Bin sebebim var. Ama sadece birini yazıyorum: İslam-iman ve insan
Kimse kusura bakmasın! Vatikan'ın Papa'sı, benim inancıma göre kutsal bir kişi değildir.
İşte o Papa'ya, 'Kutsiyetpenahları' yani 'manevi kimliğine sığınılan kişi' şeklinde hitabı ben kabul edemem.
Tarih ve İslam coğrafyası ortadayken o kişi için 'Katolik aleminin ruhani liderliği görevini, üstlendiğiniz tarihten bu yana dünya barışı ve insanlığın kardeşliği ve huzuru için göstermekte olduğunuz değerli gayretlerinizi takdirle izlemekteyim…
Yüce kişiliğinizi ülkemizde ağırlamaktan onur ve mutluluk duyacağız" şeklindeki mektubun sahibine destek verip, ortak olamam.
Dünyanın önce gelen Yahudi din adamlarını Saray'a davet edip, baş Haham'ın duasına amin deyip, sonra Ayasofya'da akşam namazı kılıp, oy isteyenlere ben destek verip, ortak olamam.
Bakın! Seçim öncesi özellikle sosyal medyada Nakşilerin önde gelen isimlerinin videoları yayınlandı. O videolarda insanımızın bir kesimi alenen tekfir edildi ve Erdoğan giderse din gider, vatan gider algısı işlendi.
Bu nasıl bir karanlıktır Ya Rabbi! Bu nasıl bir aldatmadır Ya Rabbi!
Bu millet Müslümandı
Macron'un yönettiği Fransa'da Hıristiyanlık kan kaybediyor ve nüfusun yüzde 51'i hiçbir dine inanmıyor. Yani ateist.

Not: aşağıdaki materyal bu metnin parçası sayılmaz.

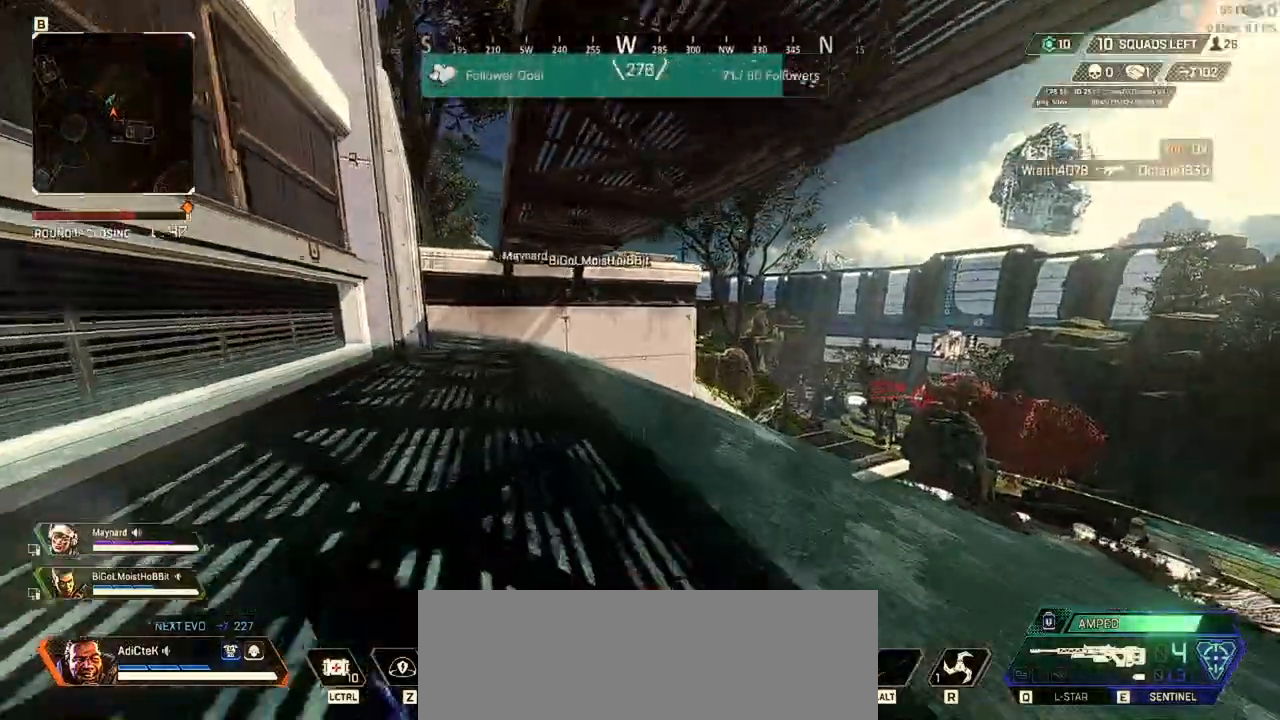
Gameplay with keyboard and mouse; each line is a JSON object with the keys and mouse buttons held at the frame after it. "events" lists presses ("down") and releases ("up") of "1", "2", "3", "4", "5", "a", "alt", "b", "c", "ctrl", "d", "e", "f", "q", "r", "s", "shift", "space", "t", "tab", "tilde", "v", "w", "x", "z", "mouse_left", "mouse_wheel" and "mouse_right" between this image and that frame as [ms after this image, input, new state], when the widget could be followed in between. "mouse_left", "mouse_wheel", "mouse_right" = the "left", "wheel", "right" buttons of the "mouse" list. No other keys are recorded. "wheel" means that the mouse wheel is clicked or scrolled. Not read: mouse_move.
{"keys": ["a", "shift", "w"], "mouse": ["right"]}
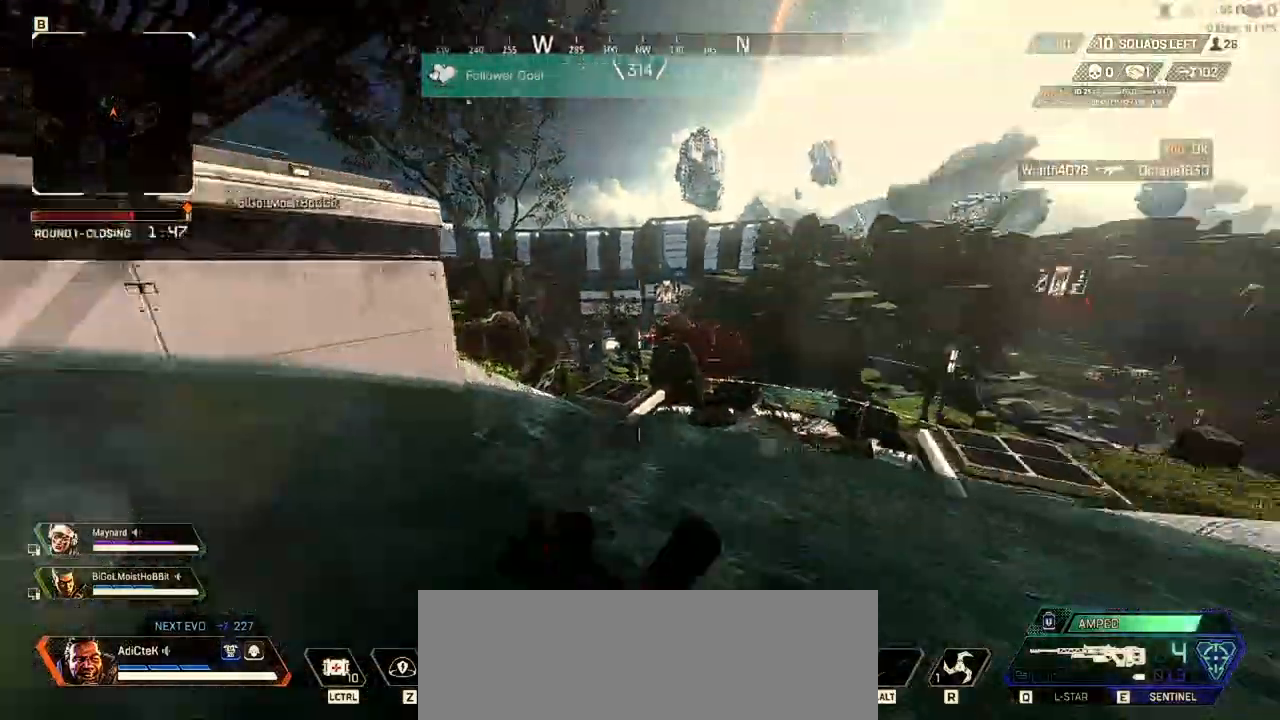
{"keys": ["a", "w"], "mouse": ["right"]}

Peki, 21 yıldır Erdoğan'ın yönettiği Türkiye'de durum nedir?
KONDA'nın 2007 yılında yayımladığı ankete göre oranlar şöyle:
%96,8 Müslüman
%3,2 Dinî inancı yok
10 yıl sonra
MAK Danışmanlık'ın Haziran 2017'de yaptığı ankette: "Allah'ın varlığına, birliğine ve bizi yaratıp yaşattığına inanıyor musunuz?" sorusu soruldu.
% 86 "Evet, Allah'ın varlığına, birliğine ve bizi yaratıp, yaşattığına inanıyorum."
% 6 "Evet, Allah'ın sadece varlığına ve bizi yarattığına inanıyorum, ama her şeye karıştığını veya karışacağını düşünmüyorum."
% 4 "Hayır, Allah'a inanmıyorum."
% 4 "Cevap yok / Kararsızım."
Meleklere inanıyor musunuz? Hayır % 15
Öldükten sonra dirileceğinize ve bu dünyada yaptıklarınızdan hesaba çekileceğinize inanıyor musunuz? Evet diyenler % 73.
2002'den önce bu millet, % 99'u Müslüman olarak tabir edilirdi.
Malum Akit gazetesi Temmuz 2022'de 'Gençlerimiz ateist mi oluyor!' başlıklı haberinde 'Yapılan araştırmaya göre Türkiye'de yaşayanların % 15'i dinsiz durumda' diyordu.
'Asımın nesli' diyorlardı!
Geçmişte Erbakan, 21 yıldır Erdoğan, 'Asımın nesli' tabirini dillerinden düşürmedi, düşürmüyor. Asımın neslini yetiştireceklerdi.
Bu iddiaları için İmam-Hatipleri yem ettiler. Sonuç ne mi oldu? Kendi mahallelerinden Abdurrahman Dilipak, "İmam hatipler, ilahiyatlar deist üretiyor! Proje İHL'lerde 'asrın idrakine İslam'ı söyleten' gençler değil, 'asrın idrakine uygun bir İslam yorumu' geliştiren gençler yetişiyor" dedi.
Erdoğan seçim akşamı Ayasofya'ya akşam namazını kılmaya gitmeden önce İsmailağa Cemaati şeyhi Hasan Kılıç'ı ziyaret etmişti.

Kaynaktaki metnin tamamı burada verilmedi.